Connecticut Gov. Dannel Malloy signed an executive order on Monday barring state spending on travel to Indiana and any other state enacting legislation that protects religious freedoms but ultimately discriminates against gays and others groups.Malloy, the incoming chairman of the Democratic Governors Association, called Indiana’s new religious objections law “disturbing, disgraceful and outright discriminatory.”
He, like so many others are falsely claiming the law allows for religion to be a basis for discrimination when it does no such thing. But it’s the excuse he had to go with when he was reminded the state of Connecticut has its own version of the RFRA – one that is in fact more strongly worded than the bill Mike Pence signed.
So what is Malloy’s angle here? Clearly it has nothing to do with principles and everything to do with politics. Specifically:
1. He’s angling for 2016. A Presidential run? Highly unlikely. Malloy doesn’t have the donor contacts others do and nobody really knows who he is. That said, it’s not hard to see him putting himself out there in the hopes of landing a role in the executive branch within the cabinet, should a Democrat win.

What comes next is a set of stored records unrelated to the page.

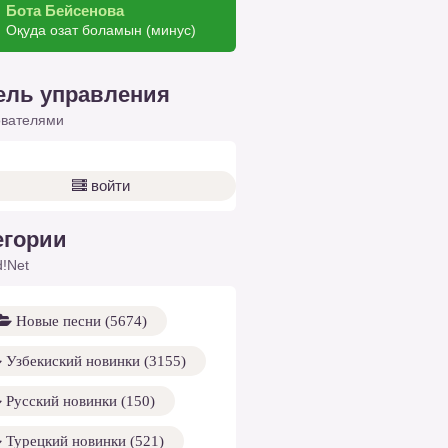
Бота Бейсенова
Оқуда озат боламын (минус)
ель управления
ователями
войти
егории
!Net
Новые песни (5674)
Узбекиский новинки (3155)
Русский новинки (150)
Турецкий новинки (521)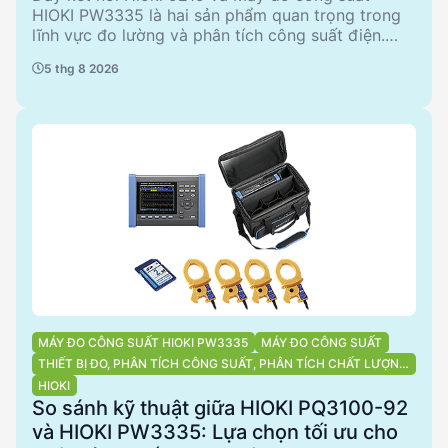
HIOKI PW3335 là hai sản phẩm quan trọng trong
lĩnh vực đo lường và phân tích công suất điện.
Dây kết nối 9219, với đầu ra BNC và chiều dài 3m,
5 thg 8 2026
phù hợp cho các ứng dụng kết nối với thiết bị
9695-02/ -03. Trong khi đó, máy đo công suất
PW3335 cung cấp khả năng đo lường chính xác
với nhiều phụ kiện đi kèm, lý tưởng cho việc phân
tích chất lượng điện năng. Bài viết này sẽ so sánh
chi tiết hai sản phẩm này, từ đó giúp kỹ sư và nhà
quản lý đưa ra quyết định mua sắm thông minh.
MÁY ĐO CÔNG SUẤT HIOKI PW3335
MÁY ĐO CÔNG SUẤT
THIẾT BỊ ĐO, PHÂN TÍCH CÔNG SUẤT, PHÂN TÍCH CHẤT LƯỢNG
ĐIỆN NĂNG
HIOKI
So sánh kỹ thuật giữa HIOKI PQ3100-92
và HIOKI PW3335: Lựa chọn tối ưu cho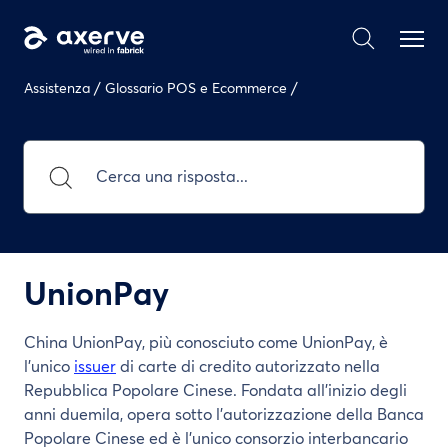
/
/
Assistenza
Glossario POS e Ecommerce
UnionPay
China UnionPay, più conosciuto come UnionPay, è
l'unico
issuer
di carte di credito autorizzato nella
Repubblica Popolare Cinese. Fondata all’inizio degli
anni duemila, opera sotto l'autorizzazione della Banca
Popolare Cinese ed è l'unico consorzio interbancario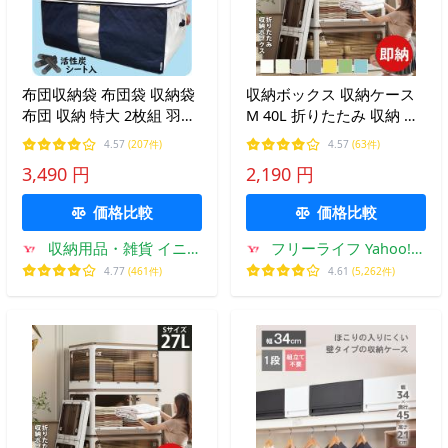
布団収納袋 布団袋 収納袋
収納ボックス 収納ケース
布団 収納 特大 2枚組 羽毛
M 40L 折りたたみ 収納 ふ
布団 収納 ケース 掛け布団
た付き キャスター付き 5
4.57
(207件)
4.57
(63件)
敷布団 まとめてスッキリ
面開き ホワイト 白 おしゃ
3,490 円
2,190 円
持ち手 透明窓付 通気性 前
れ プラスチック 衣装ケー
面 活性炭シート入
ス コンテナ ボックス 衣類
価格比較
価格比較
収納用品・雑貨 イニコ
フリーライフ Yahoo!シ
ライフ
ョッピング店
4.77
(461件)
4.61
(5,262件)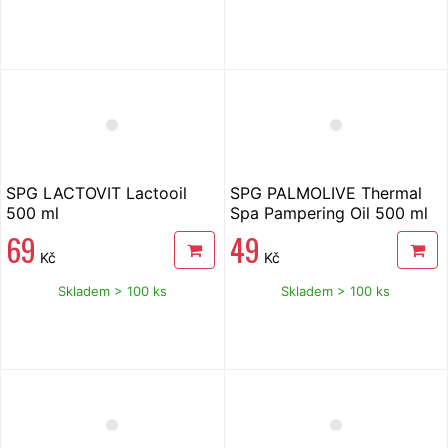
SPG LACTOVIT Lactooil
SPG PALMOLIVE Thermal
500 ml
Spa Pampering Oil 500 ml
69
49
Kč
Kč
Skladem > 100 ks
Skladem > 100 ks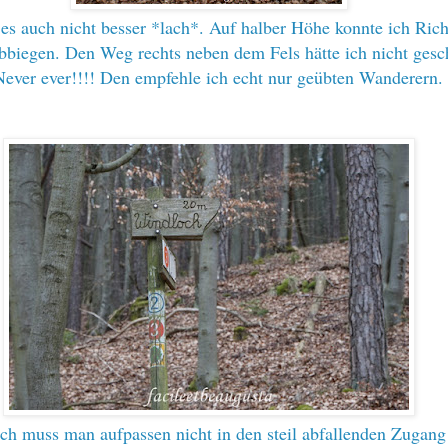
es auch nicht besser *lach*. Auf halber Höhe konnte ich Ric
biegen. Den Weg rechts neben dem Fels hätte ich nicht gescha
Never ever!!!! Den empfehle ich echt nur geübten Wanderern.
 muss man aufpassen nicht in den steil abfallenden Zugang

2. Helping to keep attention off Hillary – For the entire weekend and into today, the media has fallen over itself to cover this story. Meanwhile, we also learned during this same time frame, that Hillary’s emails and her server — which were both under subpoena at the time — are gone. The emails have been deleted and the server has been wiped clean.
Dan Malloy understands the game. In the end, this is not going to be an issue that will move people. Liberals would love for this to last into 2016 but this outrage will at some point be replaced by the next outrage and another outrage after that.
Today Pence announced that he has directed the Indiana legislature to “fix” the controversial law—not because of a flaw in the text, but because of the way the law has been perceived by the media and the general public. (This comes after several days of uncertainty over whether or not the governor would support modifications to the bill.)
Changes are in the works, but don’t expect that to stem the flow of criticism. Instead, expect the Democrats to continue to push this issue while Hillary laughs at being able to get away with potential violations of the law and as the Middle East is complete chaos.